▶ **Aim**
Using the data below, repeat all of it precisely.

▶ **Data rows**
↓

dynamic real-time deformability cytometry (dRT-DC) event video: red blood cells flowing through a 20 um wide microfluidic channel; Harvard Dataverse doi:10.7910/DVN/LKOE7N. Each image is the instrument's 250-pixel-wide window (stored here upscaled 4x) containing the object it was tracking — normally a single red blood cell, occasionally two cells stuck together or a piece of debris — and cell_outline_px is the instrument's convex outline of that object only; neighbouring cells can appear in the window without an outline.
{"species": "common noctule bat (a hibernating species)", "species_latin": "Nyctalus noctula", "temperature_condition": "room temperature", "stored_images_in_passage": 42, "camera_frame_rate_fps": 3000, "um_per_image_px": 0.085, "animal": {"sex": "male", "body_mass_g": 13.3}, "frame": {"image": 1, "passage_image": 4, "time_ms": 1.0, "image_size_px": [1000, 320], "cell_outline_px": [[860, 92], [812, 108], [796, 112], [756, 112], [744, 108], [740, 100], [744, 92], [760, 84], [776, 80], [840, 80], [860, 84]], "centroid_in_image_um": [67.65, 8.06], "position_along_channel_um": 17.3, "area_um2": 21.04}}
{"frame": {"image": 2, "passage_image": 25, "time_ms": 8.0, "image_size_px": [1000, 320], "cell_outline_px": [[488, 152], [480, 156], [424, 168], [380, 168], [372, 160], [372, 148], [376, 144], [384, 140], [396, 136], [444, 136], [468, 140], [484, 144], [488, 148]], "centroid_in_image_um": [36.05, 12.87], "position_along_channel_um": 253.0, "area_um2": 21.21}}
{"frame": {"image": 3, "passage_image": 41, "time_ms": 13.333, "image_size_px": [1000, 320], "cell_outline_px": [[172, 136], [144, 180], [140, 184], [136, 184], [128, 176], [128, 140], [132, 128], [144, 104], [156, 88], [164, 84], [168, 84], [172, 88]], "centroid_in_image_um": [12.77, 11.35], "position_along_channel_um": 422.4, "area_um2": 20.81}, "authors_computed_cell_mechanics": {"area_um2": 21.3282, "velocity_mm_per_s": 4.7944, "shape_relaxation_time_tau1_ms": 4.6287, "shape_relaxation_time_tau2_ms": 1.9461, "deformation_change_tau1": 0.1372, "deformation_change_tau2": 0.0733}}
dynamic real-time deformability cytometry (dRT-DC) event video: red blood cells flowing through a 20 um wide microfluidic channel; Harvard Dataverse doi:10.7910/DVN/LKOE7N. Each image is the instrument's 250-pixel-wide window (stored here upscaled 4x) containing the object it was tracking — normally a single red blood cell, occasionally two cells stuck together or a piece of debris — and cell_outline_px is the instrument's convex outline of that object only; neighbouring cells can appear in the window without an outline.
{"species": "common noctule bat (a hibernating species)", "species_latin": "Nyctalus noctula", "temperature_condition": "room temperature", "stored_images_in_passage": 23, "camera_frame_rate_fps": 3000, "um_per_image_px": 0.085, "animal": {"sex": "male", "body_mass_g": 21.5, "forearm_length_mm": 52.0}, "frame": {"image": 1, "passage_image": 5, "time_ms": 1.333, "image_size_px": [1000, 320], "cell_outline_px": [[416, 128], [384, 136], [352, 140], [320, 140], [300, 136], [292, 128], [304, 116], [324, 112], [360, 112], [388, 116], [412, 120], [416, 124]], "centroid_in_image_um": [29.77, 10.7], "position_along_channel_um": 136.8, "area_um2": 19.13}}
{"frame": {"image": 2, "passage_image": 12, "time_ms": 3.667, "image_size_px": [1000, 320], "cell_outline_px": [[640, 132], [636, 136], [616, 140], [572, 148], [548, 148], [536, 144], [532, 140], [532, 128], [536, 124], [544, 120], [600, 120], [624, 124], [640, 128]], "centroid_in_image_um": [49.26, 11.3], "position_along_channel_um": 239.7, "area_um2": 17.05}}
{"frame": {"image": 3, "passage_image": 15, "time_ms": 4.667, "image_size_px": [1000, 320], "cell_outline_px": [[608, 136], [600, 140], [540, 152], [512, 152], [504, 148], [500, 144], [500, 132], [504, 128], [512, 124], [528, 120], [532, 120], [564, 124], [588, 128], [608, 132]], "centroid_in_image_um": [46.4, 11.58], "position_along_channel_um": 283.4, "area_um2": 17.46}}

↑

▶ **Reply to the exercise**
dynamic real-time deformability cytometry (dRT-DC) event video: red blood cells flowing through a 20 um wide microfluidic channel; Harvard Dataverse doi:10.7910/DVN/LKOE7N. Each image is the instrument's 250-pixel-wide window (stored here upscaled 4x) containing the object it was tracking — normally a single red blood cell, occasionally two cells stuck together or a piece of debris — and cell_outline_px is the instrument's convex outline of that object only; neighbouring cells can appear in the window without an outline.
{"species": "common noctule bat (a hibernating species)", "species_latin": "Nyctalus noctula", "temperature_condition": "room temperature", "stored_images_in_passage": 42, "camera_frame_rate_fps": 3000, "um_per_image_px": 0.085, "animal": {"sex": "male", "body_mass_g": 13.3}, "frame": {"image": 1, "passage_image": 4, "time_ms": 1.0, "image_size_px": [1000, 320], "cell_outline_px": [[860, 92], [812, 108], [796, 112], [756, 112], [744, 108], [740, 100], [744, 92], [760, 84], [776, 80], [840, 80], [860, 84]], "centroid_in_image_um": [67.65, 8.06], "position_along_channel_um": 17.3, "area_um2": 21.04}}
{"frame": {"image": 2, "passage_image": 25, "time_ms": 8.0, "image_size_px": [1000, 320], "cell_outline_px": [[488, 152], [480, 156], [424, 168], [380, 168], [372, 160], [372, 148], [376, 144], [384, 140], [396, 136], [444, 136], [468, 140], [484, 144], [488, 148]], "centroid_in_image_um": [36.05, 12.87], "position_along_channel_um": 253.0, "area_um2": 21.21}}
{"frame": {"image": 3, "passage_image": 41, "time_ms": 13.333, "image_size_px": [1000, 320], "cell_outline_px": [[172, 136], [144, 180], [140, 184], [136, 184], [128, 176], [128, 140], [132, 128], [144, 104], [156, 88], [164, 84], [168, 84], [172, 88]], "centroid_in_image_um": [12.77, 11.35], "position_along_channel_um": 422.4, "area_um2": 20.81}, "authors_computed_cell_mechanics": {"area_um2": 21.3282, "velocity_mm_per_s": 4.7944, "shape_relaxation_time_tau1_ms": 4.6287, "shape_relaxation_time_tau2_ms": 1.9461, "deformation_change_tau1": 0.1372, "deformation_change_tau2": 0.0733}}
dynamic real-time deformability cytometry (dRT-DC) event video: red blood cells flowing through a 20 um wide microfluidic channel; Harvard Dataverse doi:10.7910/DVN/LKOE7N. Each image is the instrument's 250-pixel-wide window (stored here upscaled 4x) containing the object it was tracking — normally a single red blood cell, occasionally two cells stuck together or a piece of debris — and cell_outline_px is the instrument's convex outline of that object only; neighbouring cells can appear in the window without an outline.
{"species": "common noctule bat (a hibernating species)", "species_latin": "Nyctalus noctula", "temperature_condition": "room temperature", "stored_images_in_passage": 23, "camera_frame_rate_fps": 3000, "um_per_image_px": 0.085, "animal": {"sex": "male", "body_mass_g": 21.5, "forearm_length_mm": 52.0}, "frame": {"image": 1, "passage_image": 5, "time_ms": 1.333, "image_size_px": [1000, 320], "cell_outline_px": [[416, 128], [384, 136], [352, 140], [320, 140], [300, 136], [292, 128], [304, 116], [324, 112], [360, 112], [388, 116], [412, 120], [416, 124]], "centroid_in_image_um": [29.77, 10.7], "position_along_channel_um": 136.8, "area_um2": 19.13}}
{"frame": {"image": 2, "passage_image": 12, "time_ms": 3.667, "image_size_px": [1000, 320], "cell_outline_px": [[640, 132], [636, 136], [616, 140], [572, 148], [548, 148], [536, 144], [532, 140], [532, 128], [536, 124], [544, 120], [600, 120], [624, 124], [640, 128]], "centroid_in_image_um": [49.26, 11.3], "position_along_channel_um": 239.7, "area_um2": 17.05}}
{"frame": {"image": 3, "passage_image": 15, "time_ms": 4.667, "image_size_px": [1000, 320], "cell_outline_px": [[608, 136], [600, 140], [540, 152], [512, 152], [504, 148], [500, 144], [500, 132], [504, 128], [512, 124], [528, 120], [532, 120], [564, 124], [588, 128], [608, 132]], "centroid_in_image_um": [46.4, 11.58], "position_along_channel_um": 283.4, "area_um2": 17.46}}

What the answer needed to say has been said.